Directions for this task
Express the lines of the records as a JSON list of strings, one string per line with blank lines left out, starting with the line that contains "TÁRSADALMI ÖNSZERVEZŐDÉS" and continuing through the end of the records.

Supplied data
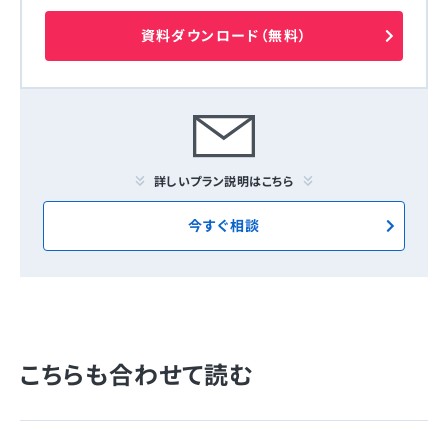
資料ダウンロード（無料）
詳しいプラン説明はこちら
今すぐ相談
こちらも合わせて読む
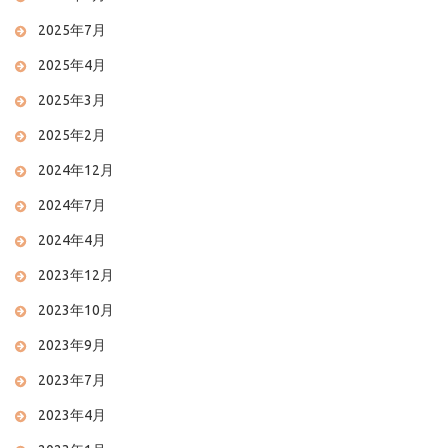
2025年7月
2025年4月
2025年3月
2025年2月
2024年12月
2024年7月
2024年4月
2023年12月
2023年10月
2023年9月
2023年7月
2023年4月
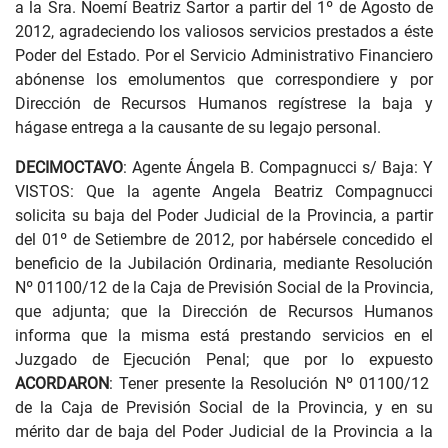
a la Sra. Noemí Beatriz Sartor a partir del 1º de Agosto de
2012, agradeciendo los valiosos servicios prestados a éste
Poder del Estado. Por el Servicio Administrativo Financiero
abónense los emolumentos que correspondiere y por
Dirección de Recursos Humanos regístrese la baja y
hágase entrega a la causante de su legajo personal.
DECIMOCTAVO
: Agente Ángela B. Compagnucci s/ Baja: Y
VISTOS: Que la agente Angela Beatriz Compagnucci
solicita su baja del Poder Judicial de la Provincia, a partir
del 01º de Setiembre de 2012, por habérsele concedido el
beneficio de la Jubilación Ordinaria, mediante Resolución
Nº 01100/12 de la Caja de Previsión Social de la Provincia,
que adjunta; que la Dirección de Recursos Humanos
informa que la misma está prestando servicios en el
Juzgado de Ejecución Penal; que por lo expuesto
ACORDARON
: Tener presente la Resolución Nº 01100/12
de la Caja de Previsión Social de la Provincia, y en su
mérito dar de baja del Poder Judicial de la Provincia a la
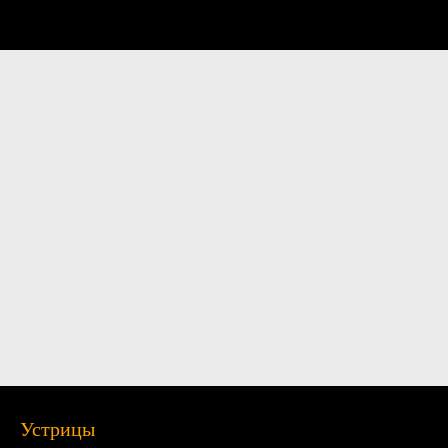
Устрицы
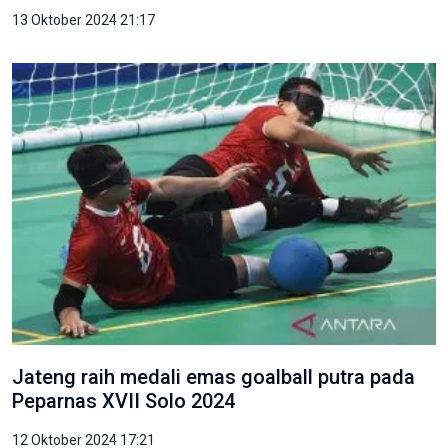
13 Oktober 2024 21:17
Jateng raih medali emas goalball putra pada
Peparnas XVII Solo 2024
12 Oktober 2024 17:21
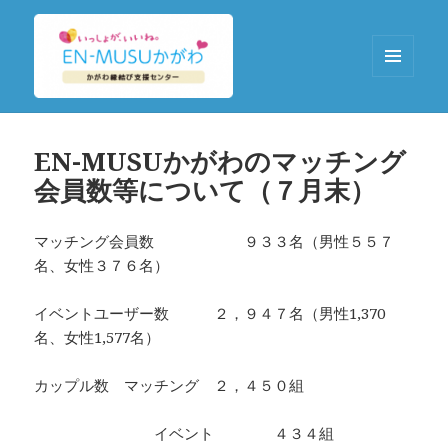
メニュ
ーとウ
EN-MUSUかがわ
ィジェ
ット
EN-MUSUかがわのマッチング
会員数等について（７月末）
マッチング会員数 ９３３名（男性５５７
名、女性３７６名）
イベントユーザー数 ２，９４７名（男性1,370
名、女性1,577名）
カップル数 マッチング ２，４５０組
イベント ４３４組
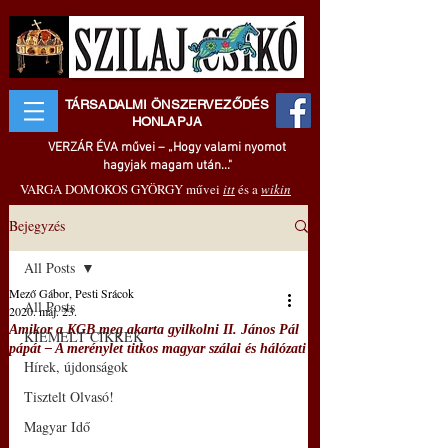
TÁRSADALMI ÖNSZERVEZŐDÉS
HONLAPJA
VERZÁR ÉVA művei – „Hogy valami nyomot
hagyjak magam után..."
VARGA DOMOKOS GYÖRGY művei
itt
és a
wikin
Bejegyzés
All Posts
Mező Gábor, Pesti Srácok
All Posts
2020. máj. 23.
Amikor a KGB meg akarta gyilkolni II. János Pál
KIEMELT CIKKEK
pápát – A merénylet titkos magyar szálai és hálózati
Hírek, újdonságok
Tisztelt Olvasó!
Magyar Idő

Result for this task
[
  "TÁRSADALMI ÖNSZERVEZŐDÉS",
  "HONLAPJA",
  "VERZÁR ÉVA művei – „Hogy valami nyomot",
  "hagyjak magam után...\"",
  "VARGA DOMOKOS GYÖRGY művei",
  "itt",
  "és a",
  "wikin",
  "Bejegyzés",
  "All Posts",
  "Mező Gábor, Pesti Srácok",
  "All Posts",
  "2020. máj. 23.",
  "Amikor a KGB meg akarta gyilkolni II. János Pál",
  "KIEMELT CIKKEK",
  "pápát – A merénylet titkos magyar szálai és hálózati",
  "Hírek, újdonságok",
  "Tisztelt Olvasó!",
  "Magyar Idő"
]